Hacker News

The framing that's worked for us: treat it like Unix privilege escalation, not like a promise system.

"Never do X" in a prompt is a promise. Promises break under pressure, long context, or adversarial inputs. Structural constraints don't.

What we actually use:

1. Minimum viable API permissions from the start. The agent's Gmail credentials are IMAP read-only — it physically cannot send email without a different credential set. The Stripe key is read-only — it can check payments but can't issue refunds. The agent isn't "trusted not to" do these things. It literally can't.

2. Internal vs external action classification. We define this explicitly upfront. Internal actions (write files, read data, run code, deploy to GitHub) — agent does freely. External actions (send email, post publicly, spend money) — require an explicit approval step.

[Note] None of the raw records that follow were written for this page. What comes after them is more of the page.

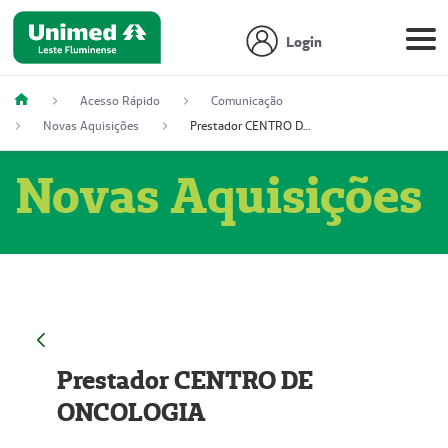
Login
Acesso Rápido
Comunicação
Novas Aquisições
Prestador CENTRO DE ONCOLOGIA
Novas Aquisições
Prestador CENTRO DE
ONCOLOGIA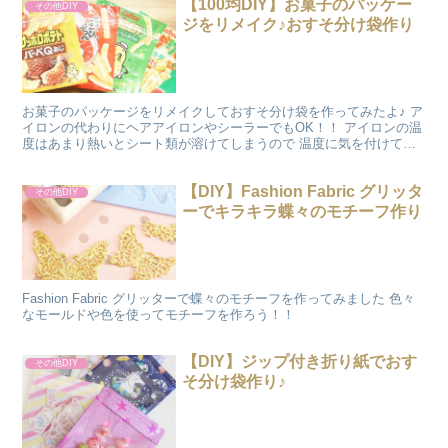
【100均DIY】お菓子のパッケー
その他DIY
ジをリメイク♪おすそ分け袋作り
お菓子のパッケージをリメイクしておすそ分け袋を作ってみたよ♪ ア
イロンの代わりにヘアアイロンやシーラーでもOK！！ アイロンの温
度はあまり熱いとシート類が溶けてしまうので 温度に気を付けて作
ってね(^-^)
【DIY】Fashion Fabric グリッタ
その他DIY
ーでキラキラ蝶々のモチーフ作り
Fashion Fabric グリッターで蝶々のモチーフを作ってみました 色々
なモールドや色を使ってモチーフを作ろう！！
【DIY】ジップ付き折り紙でおす
その他DIY
そ分け袋作り♪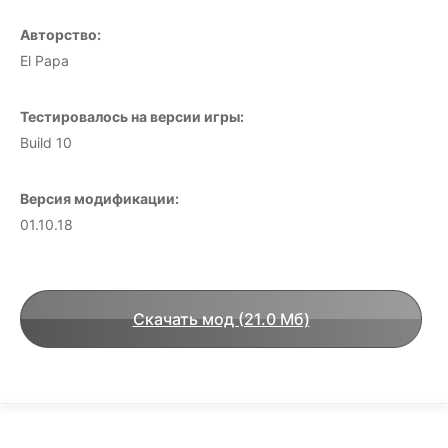
Авторство:
El Papa
Тестировалось на версии игры:
Build 10
Версия модификации:
01.10.18
Скачать мод (21.0 Мб)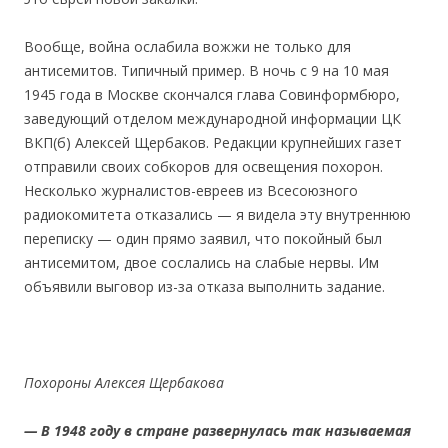
Вообще, война ослабила вожжи не только для
антисемитов. Типичный пример. В ночь с 9 на 10 мая
1945 года в Москве скончался глава Совинформбюро,
заведующий отделом международной информации ЦК
ВКП(б) Алексей Щербаков. Редакции крупнейших газет
отправили своих собкоров для освещения похорон.
Несколько журналистов-евреев из Всесоюзного
радиокомитета отказались — я видела эту внутреннюю
переписку — один прямо заявил, что покойный был
антисемитом, двое сослались на слабые нервы. Им
объявили выговор из-за отказа выполнить задание.
Похороны Алексея Щербакова
— В 1948 году в стране развернулась так называемая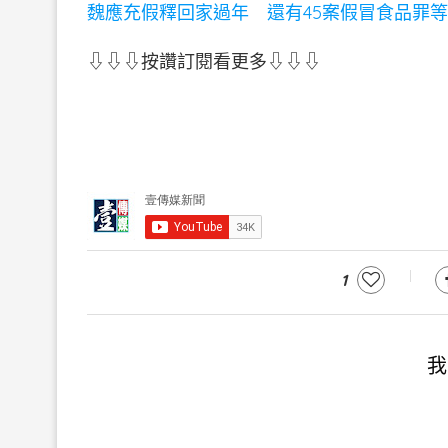
魏應充假釋回家過年 還有45案假冒食品罪
⇩⇩⇩按讚訂閱看更多⇩⇩⇩
1
我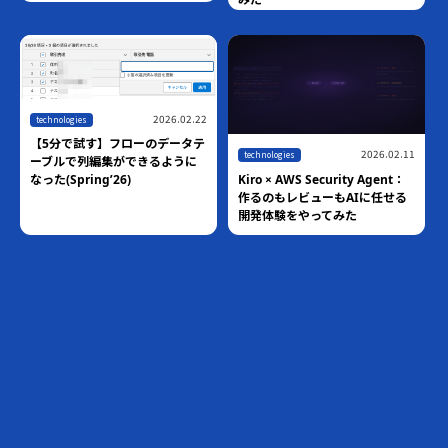
2026.02.22
technologies
【5分で試す】フローのデータテ
2026.02.11
technologies
ーブルで列編集ができるように
Kiro × AWS Security Agent：
なった(Spring’26)
作るのもレビューもAIに任せる
開発体験をやってみた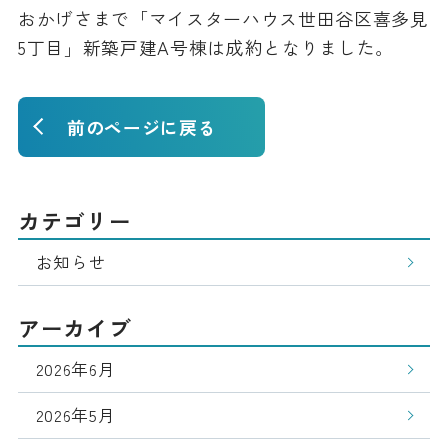
おかげさまで「マイスターハウス世田谷区喜多見
5丁目」新築戸建A号棟は成約となりました。
前のページに戻る
カテゴリー
お知らせ
アーカイブ
2026年6月
2026年5月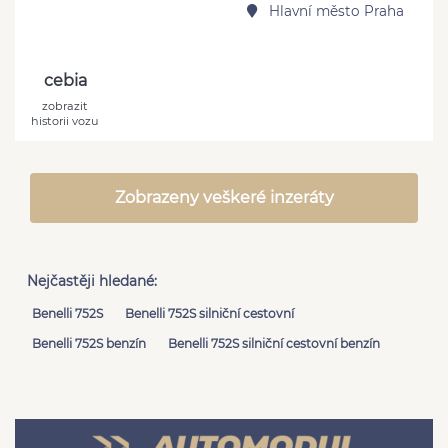
Hlavní město Praha
cebia
zobrazit
historii vozu
Zobrazeny veškeré inzeráty
Nejčastěji hledané:
Benelli 752S
Benelli 752S silniční cestovní
Benelli 752S benzín
Benelli 752S silniční cestovní benzín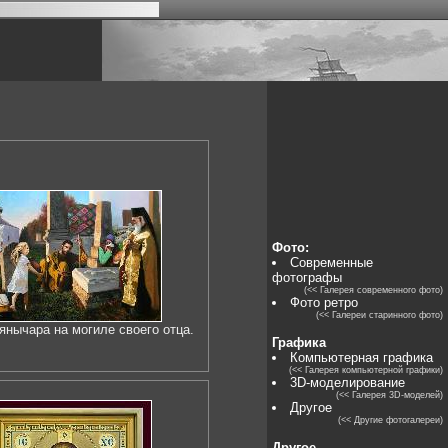
Фото:
Современные
фотографы
(<< Галерея современного фото)
Фото ретро
(<< Галереи старинного фото)
янычара на могиле своего отца.
Графика
Компьютерная графика
(<< Галерея компьютерной графики)
3D-моделирование
(<< Галерея 3D-моделей)
Другое
(<< Другие фотогалереи)
Другое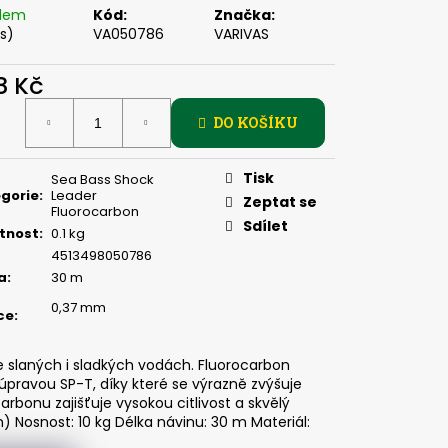
, 2 G
adem
Kód:
Značka:
ks)
VA050786
VARIVAS
8 Kč
ná
DO KOŠÍKU
:
Tisk
Sea Bass Shock
gorie
:
Leader
Zeptat se
Fluorocarbon
Sdílet
tnost
:
0.1 kg
4513498050786
a
:
30 m
0,37 mm
ce
:
e slaných i sladkých vodách. Fluorocarbon
pravou SP-T, díky které se výrazně zvýšuje
arbonu zajišťuje vysokou citlivost a skvělý
) Nosnost: 10 kg Délka návinu: 30 m Materiál: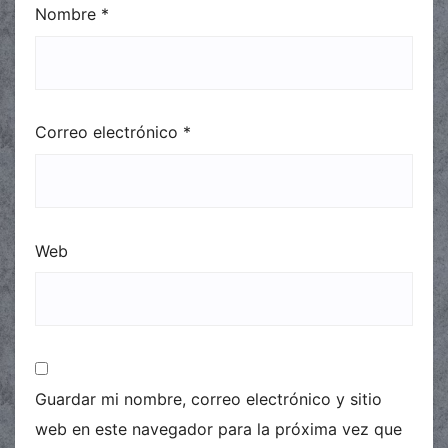
Nombre
*
Correo electrónico
*
Web
Guardar mi nombre, correo electrónico y sitio
web en este navegador para la próxima vez que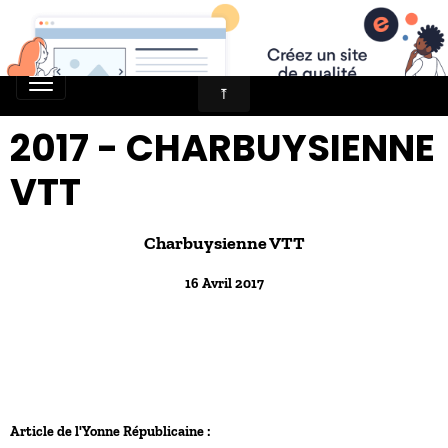
2017 - CHARBUYSIENNE
VTT
Charbuysienne VTT
16 Avril 2017
Article de l'Yonne Républicaine :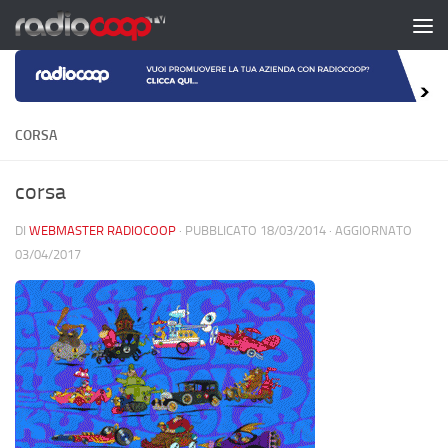
Salta al contenuto
CORSA
corsa
DI
WEBMASTER RADIOCOOP
· PUBBLICATO
18/03/2014
· AGGIORNATO
03/04/2017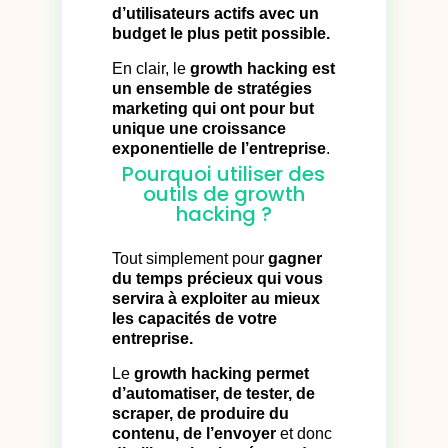
d’utilisateurs actifs avec un
budget le plus petit possible.
En clair, le
growth hacking est
un ensemble de stratégies
marketing qui ont pour but
unique une croissance
exponentielle de l’entreprise
.
Pourquoi utiliser des
outils de growth
hacking ?
Tout simplement pour
gagner
du temps précieux qui vous
servira à exploiter au mieux
les capacités de votre
entreprise.
Le
growth hacking permet
d’automatiser, de tester, de
scraper, de produire du
contenu, de l’envoyer
et donc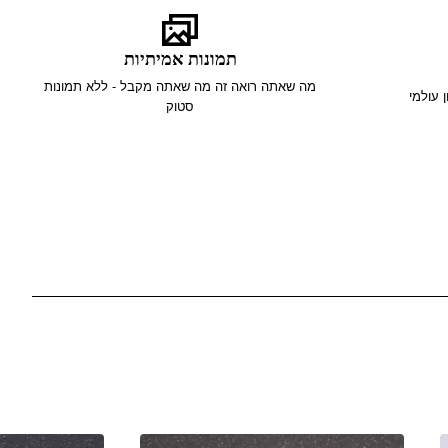
תמונות אמיתיות
מה שאתה רואה זה מה שאתה מקבל - ללא תמונות
סטוק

This line is in the identity file, not the prompt.

3. Escalation rules that are additive, not restrictive. Instead of "don't do X," we write "when you encounter situation Y, stop and message the human before proceeding." Positive instructions hold better than negative ones.

4. Audit-first for anything irreversible. For the few things that can't be undone (external posts, payment actions), we log the intent before executing and give a brief window for cancellation. 5 minutes is usually enough.

The key shift: move controls from the language layer (prompts) to the infrastructure layer (permissions, keys, API access). Language is soft. Infrastructure is hard.